Derek Mason certainly understands how to be efficient in practice. His Vanderbilt team needed just 74 minutes to complete practice on Monday.
That's because the Commodores are making use of GPS technology, worn by 30 key players, that track which practice periods require the greatest physical effort and how much work the players can complete and still recover properly.
Their findings, according to a story this week in The Tennessean, show that less is more.
"We want to keep tabs on where their work levels are, so they can have ample time to rest and recover and be able to handle the workload the next day," Vandy strength coach James Dobson told the Tennessean's Adam Sparks.
"There are days where you want to really push these guys. But there are other days you want to pull back to let them recover, especially when you get to the season. We sit down with the staff and get their subjective feedback, and this gives them objective data to evaluate that practice and plan the next one."
The GPS experiment, using a device called Catapult, is not new to college football. Dobson came to Vandy from Nebraska, which used Catapult last season. In fact, an Associated Press story last year reported that 30 college programs and 15 NFL teams were using GPS technology to "monitor the movements and physical output of players during conditioning, practices and games."
Alabama and Tennessee were among the programs that used the technology last year, with Crimson Tide coach Nick Saban lauding its ability to show which players were giving maximum effort and the Volunteers' Butch Jones saying the data could show which players needed a rest in order to keep them in peak condition.
Georgia coach Mark Richt said over the weekend that the Bulldogs are also using the GPS devices, although he admitted that it will take some time before the collected data can benefit his staff.
"We're using them for the first time. What it's doing is giving us an idea about the volume of running -- how much distance are these guys traveling and what speed are they traveling and how often do they hit at maximum speeds?" Richt said in the Chattanooga Times Free Press.

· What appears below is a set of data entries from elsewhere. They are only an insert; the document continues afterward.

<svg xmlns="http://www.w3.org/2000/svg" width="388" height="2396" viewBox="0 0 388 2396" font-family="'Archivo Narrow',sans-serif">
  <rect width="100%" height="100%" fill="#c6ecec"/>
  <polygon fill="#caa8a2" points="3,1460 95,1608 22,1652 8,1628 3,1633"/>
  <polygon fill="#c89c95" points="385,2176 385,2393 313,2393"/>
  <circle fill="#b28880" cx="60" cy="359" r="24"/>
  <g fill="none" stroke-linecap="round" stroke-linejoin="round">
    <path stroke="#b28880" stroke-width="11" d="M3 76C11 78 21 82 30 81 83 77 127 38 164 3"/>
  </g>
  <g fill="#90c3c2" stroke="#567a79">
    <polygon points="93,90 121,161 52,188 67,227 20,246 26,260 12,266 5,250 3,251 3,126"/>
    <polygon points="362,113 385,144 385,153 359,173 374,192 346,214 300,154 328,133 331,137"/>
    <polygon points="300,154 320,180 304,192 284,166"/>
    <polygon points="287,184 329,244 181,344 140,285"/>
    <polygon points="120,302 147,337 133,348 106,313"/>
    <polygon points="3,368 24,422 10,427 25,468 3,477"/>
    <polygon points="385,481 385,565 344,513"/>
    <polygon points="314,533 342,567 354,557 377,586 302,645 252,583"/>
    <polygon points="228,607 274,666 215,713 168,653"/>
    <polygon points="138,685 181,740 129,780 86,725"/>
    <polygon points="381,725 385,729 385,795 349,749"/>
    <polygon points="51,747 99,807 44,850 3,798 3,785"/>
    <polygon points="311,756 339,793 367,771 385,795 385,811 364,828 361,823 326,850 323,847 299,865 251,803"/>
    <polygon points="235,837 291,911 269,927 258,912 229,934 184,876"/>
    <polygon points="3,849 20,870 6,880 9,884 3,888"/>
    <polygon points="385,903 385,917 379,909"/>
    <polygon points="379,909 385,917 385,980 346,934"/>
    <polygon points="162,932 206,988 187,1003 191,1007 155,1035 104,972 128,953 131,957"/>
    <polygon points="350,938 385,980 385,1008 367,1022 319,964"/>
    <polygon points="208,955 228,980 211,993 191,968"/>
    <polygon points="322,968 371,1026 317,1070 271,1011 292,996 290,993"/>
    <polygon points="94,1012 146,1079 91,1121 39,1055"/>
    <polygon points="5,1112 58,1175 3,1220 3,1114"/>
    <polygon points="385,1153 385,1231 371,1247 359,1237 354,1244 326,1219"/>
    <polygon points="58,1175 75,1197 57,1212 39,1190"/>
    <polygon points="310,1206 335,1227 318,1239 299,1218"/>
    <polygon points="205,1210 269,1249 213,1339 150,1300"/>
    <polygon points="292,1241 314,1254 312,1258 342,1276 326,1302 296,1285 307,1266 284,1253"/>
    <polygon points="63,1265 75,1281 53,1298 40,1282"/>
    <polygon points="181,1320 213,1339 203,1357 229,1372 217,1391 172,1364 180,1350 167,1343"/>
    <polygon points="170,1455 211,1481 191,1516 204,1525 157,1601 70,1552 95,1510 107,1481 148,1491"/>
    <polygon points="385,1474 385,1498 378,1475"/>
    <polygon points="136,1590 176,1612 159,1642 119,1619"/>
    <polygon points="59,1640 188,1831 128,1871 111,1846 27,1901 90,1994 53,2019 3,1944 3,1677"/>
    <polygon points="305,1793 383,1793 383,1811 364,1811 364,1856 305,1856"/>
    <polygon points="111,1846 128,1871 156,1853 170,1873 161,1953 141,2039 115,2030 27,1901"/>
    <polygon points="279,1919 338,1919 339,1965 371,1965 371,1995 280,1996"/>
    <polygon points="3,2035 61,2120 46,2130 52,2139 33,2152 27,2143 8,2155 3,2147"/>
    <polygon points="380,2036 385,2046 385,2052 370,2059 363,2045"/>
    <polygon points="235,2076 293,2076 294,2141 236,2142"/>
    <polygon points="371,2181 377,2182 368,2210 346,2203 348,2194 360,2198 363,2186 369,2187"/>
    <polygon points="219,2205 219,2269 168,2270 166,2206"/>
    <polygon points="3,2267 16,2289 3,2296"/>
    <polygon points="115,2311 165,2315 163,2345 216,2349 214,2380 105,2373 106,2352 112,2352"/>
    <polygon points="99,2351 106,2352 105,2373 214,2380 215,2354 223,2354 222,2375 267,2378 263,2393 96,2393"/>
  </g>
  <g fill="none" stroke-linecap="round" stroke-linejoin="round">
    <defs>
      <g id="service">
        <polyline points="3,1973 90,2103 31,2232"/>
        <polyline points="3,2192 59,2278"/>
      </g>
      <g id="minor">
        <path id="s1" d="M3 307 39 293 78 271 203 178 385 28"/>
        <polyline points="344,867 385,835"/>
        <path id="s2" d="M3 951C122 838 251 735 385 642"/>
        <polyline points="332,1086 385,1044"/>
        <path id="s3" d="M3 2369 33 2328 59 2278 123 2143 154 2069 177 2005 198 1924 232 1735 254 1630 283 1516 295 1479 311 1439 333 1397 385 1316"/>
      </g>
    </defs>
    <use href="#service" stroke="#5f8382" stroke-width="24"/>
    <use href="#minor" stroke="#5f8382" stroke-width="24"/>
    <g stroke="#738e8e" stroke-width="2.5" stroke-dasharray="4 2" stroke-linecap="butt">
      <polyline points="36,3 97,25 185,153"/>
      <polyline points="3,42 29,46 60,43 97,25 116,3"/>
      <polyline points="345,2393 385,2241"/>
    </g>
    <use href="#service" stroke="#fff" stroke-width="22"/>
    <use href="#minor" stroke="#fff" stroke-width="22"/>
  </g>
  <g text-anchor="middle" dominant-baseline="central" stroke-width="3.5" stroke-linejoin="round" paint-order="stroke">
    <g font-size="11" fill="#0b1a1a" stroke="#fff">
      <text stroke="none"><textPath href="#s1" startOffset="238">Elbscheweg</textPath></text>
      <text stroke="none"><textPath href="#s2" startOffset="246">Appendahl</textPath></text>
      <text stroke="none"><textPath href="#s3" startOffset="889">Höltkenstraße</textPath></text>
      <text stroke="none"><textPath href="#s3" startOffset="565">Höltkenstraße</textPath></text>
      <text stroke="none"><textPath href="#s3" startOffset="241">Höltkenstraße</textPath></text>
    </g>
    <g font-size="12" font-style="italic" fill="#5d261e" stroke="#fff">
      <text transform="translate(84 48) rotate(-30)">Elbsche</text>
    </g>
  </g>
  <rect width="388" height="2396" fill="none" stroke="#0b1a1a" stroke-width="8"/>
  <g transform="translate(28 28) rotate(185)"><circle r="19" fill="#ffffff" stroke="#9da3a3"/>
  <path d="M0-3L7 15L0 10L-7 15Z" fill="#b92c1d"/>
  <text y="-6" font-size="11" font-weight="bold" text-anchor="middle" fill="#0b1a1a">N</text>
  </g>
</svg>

"You learn a lot about the volume of work that they're doing. We're still learning how to use them and how to use the data to help us, because we really don't have anything to compare it to."
Over time, though, perhaps it will help the coaches at the various SEC schools using the technology to learn how to keep their players healthier -- and how to get things done quicker.
As Mason told the Tennessean, there is no need for a three-hour practice when so much of that time is spent standing around. Might as well exert great effort over a shorter period of time and get off the field.
"Looking at the data, our guys are putting up workloads like they're playing games in 74 minutes or in 83 minutes [the length of Saturday's practice]," Mason told the paper. "It's all about the work capacity."